- _LISTED ENTRIES_:
*** Block opens ***

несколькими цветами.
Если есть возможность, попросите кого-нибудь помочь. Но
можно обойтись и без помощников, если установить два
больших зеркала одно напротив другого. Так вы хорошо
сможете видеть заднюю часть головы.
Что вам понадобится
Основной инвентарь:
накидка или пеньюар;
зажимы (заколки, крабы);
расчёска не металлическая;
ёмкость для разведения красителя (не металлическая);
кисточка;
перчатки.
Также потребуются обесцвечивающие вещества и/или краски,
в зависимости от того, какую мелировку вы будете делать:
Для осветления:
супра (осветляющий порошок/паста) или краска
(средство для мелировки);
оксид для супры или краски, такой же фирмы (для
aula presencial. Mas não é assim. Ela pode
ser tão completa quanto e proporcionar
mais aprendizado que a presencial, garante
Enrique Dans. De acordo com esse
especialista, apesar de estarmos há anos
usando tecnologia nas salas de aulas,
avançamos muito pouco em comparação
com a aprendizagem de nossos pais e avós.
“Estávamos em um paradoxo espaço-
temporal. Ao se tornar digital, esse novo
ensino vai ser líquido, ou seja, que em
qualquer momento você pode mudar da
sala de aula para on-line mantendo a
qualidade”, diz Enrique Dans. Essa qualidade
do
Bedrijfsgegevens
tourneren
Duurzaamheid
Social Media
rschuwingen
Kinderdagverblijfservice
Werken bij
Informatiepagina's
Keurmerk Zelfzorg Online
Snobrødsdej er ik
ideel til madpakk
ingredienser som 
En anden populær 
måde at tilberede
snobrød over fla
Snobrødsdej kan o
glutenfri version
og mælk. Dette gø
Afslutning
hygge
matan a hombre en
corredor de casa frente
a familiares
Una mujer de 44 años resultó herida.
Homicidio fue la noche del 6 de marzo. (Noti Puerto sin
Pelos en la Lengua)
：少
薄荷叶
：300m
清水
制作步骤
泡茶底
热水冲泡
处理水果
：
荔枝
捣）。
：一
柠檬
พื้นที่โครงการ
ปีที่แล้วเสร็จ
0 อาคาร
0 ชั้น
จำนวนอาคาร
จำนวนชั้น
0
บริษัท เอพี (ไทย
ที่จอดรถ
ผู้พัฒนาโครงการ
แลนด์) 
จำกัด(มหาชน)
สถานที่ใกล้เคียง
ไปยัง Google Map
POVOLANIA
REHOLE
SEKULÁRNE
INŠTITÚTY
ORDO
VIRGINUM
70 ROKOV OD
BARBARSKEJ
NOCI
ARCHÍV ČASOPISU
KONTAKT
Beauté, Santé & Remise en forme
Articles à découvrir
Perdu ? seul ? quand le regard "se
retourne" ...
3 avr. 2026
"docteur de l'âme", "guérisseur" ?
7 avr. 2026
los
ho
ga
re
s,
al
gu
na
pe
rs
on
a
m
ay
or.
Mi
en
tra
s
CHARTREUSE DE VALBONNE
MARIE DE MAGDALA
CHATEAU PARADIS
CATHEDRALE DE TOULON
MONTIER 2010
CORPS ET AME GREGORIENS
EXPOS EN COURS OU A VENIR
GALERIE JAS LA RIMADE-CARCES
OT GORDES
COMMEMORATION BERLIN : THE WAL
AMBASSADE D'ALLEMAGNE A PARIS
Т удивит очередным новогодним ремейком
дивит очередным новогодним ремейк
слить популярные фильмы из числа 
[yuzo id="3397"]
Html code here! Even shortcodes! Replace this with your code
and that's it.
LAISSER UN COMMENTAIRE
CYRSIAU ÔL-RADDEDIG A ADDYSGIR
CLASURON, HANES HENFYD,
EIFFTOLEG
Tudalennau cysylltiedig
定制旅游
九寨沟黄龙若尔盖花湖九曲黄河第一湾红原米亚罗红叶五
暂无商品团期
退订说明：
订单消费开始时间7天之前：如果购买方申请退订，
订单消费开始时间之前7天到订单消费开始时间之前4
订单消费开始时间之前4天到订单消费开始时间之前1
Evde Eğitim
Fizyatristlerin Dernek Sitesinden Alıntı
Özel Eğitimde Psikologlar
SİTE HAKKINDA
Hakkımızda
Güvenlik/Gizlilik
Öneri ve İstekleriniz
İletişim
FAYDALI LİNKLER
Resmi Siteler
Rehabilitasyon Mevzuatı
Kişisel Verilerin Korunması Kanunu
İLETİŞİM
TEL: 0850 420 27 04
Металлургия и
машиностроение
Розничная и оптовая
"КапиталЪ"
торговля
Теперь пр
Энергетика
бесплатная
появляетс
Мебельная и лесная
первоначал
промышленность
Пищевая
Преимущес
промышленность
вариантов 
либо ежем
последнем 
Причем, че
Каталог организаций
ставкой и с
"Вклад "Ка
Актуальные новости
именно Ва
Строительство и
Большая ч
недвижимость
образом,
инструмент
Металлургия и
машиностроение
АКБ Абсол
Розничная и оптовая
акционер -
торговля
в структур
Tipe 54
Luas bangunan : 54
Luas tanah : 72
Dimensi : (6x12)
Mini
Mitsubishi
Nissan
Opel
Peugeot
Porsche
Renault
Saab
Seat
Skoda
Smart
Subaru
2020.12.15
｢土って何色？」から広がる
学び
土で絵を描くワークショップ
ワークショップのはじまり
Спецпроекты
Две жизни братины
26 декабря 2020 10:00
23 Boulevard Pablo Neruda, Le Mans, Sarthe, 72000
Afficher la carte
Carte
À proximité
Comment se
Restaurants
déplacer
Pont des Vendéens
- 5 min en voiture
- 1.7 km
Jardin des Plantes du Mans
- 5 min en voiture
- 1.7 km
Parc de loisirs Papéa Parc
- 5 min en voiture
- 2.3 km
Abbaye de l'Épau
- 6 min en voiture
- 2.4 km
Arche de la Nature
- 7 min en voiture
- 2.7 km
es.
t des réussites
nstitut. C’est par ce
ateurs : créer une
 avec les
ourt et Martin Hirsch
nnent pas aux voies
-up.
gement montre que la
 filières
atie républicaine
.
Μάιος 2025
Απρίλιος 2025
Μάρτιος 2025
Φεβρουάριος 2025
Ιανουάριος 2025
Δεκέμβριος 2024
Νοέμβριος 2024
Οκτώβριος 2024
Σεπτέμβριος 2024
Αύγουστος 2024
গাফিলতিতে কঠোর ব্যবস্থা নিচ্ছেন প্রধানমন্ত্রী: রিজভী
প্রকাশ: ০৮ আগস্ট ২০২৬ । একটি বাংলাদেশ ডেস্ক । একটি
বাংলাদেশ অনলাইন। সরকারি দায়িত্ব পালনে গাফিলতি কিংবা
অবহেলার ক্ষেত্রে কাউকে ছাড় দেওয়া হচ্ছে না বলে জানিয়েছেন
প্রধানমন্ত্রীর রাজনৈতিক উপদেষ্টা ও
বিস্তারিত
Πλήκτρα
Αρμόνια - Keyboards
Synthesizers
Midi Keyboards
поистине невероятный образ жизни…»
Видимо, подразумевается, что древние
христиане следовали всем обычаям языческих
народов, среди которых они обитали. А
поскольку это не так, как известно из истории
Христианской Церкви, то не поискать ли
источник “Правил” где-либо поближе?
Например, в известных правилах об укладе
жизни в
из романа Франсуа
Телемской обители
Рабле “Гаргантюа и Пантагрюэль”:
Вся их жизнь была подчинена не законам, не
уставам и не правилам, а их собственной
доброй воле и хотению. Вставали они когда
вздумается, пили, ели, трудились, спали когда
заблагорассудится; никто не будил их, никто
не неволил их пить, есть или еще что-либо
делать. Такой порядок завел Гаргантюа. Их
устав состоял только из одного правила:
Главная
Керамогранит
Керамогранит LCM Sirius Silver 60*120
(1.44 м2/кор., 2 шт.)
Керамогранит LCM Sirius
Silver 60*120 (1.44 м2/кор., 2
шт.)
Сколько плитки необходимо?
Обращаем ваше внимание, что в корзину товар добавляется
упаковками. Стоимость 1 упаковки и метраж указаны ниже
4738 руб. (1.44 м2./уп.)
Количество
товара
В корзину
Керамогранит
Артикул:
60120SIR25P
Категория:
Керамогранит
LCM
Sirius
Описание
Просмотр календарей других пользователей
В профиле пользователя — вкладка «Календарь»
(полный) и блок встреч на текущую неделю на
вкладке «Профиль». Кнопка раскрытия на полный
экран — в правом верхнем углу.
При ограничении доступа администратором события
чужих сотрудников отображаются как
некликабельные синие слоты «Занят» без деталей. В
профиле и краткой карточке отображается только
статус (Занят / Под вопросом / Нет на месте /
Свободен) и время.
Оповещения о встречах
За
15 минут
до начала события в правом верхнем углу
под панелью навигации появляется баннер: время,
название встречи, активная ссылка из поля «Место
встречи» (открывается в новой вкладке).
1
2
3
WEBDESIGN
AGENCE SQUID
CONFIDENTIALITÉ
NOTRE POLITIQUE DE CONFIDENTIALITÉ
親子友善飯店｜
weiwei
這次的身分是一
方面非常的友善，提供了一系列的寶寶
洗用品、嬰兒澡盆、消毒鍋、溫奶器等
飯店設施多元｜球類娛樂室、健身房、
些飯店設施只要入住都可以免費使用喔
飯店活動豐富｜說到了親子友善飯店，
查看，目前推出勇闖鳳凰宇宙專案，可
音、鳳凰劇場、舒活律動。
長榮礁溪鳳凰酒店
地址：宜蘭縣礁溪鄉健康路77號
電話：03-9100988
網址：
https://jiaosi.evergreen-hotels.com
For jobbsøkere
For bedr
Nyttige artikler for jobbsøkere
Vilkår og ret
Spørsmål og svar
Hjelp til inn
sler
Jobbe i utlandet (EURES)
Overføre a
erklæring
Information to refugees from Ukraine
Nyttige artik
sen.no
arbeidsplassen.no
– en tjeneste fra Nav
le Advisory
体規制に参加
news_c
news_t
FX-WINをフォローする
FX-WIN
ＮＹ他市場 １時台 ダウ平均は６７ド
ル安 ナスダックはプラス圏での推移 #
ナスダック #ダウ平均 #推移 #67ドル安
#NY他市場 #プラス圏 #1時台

*** Block closes ***

- _PROBLEM DESCRIPTION_:
Show every line from the listing that contains "корзину".

- _EXERCISE RESPONSE_:
Обращаем ваше внимание, что в корзину товар добавляется
В корзину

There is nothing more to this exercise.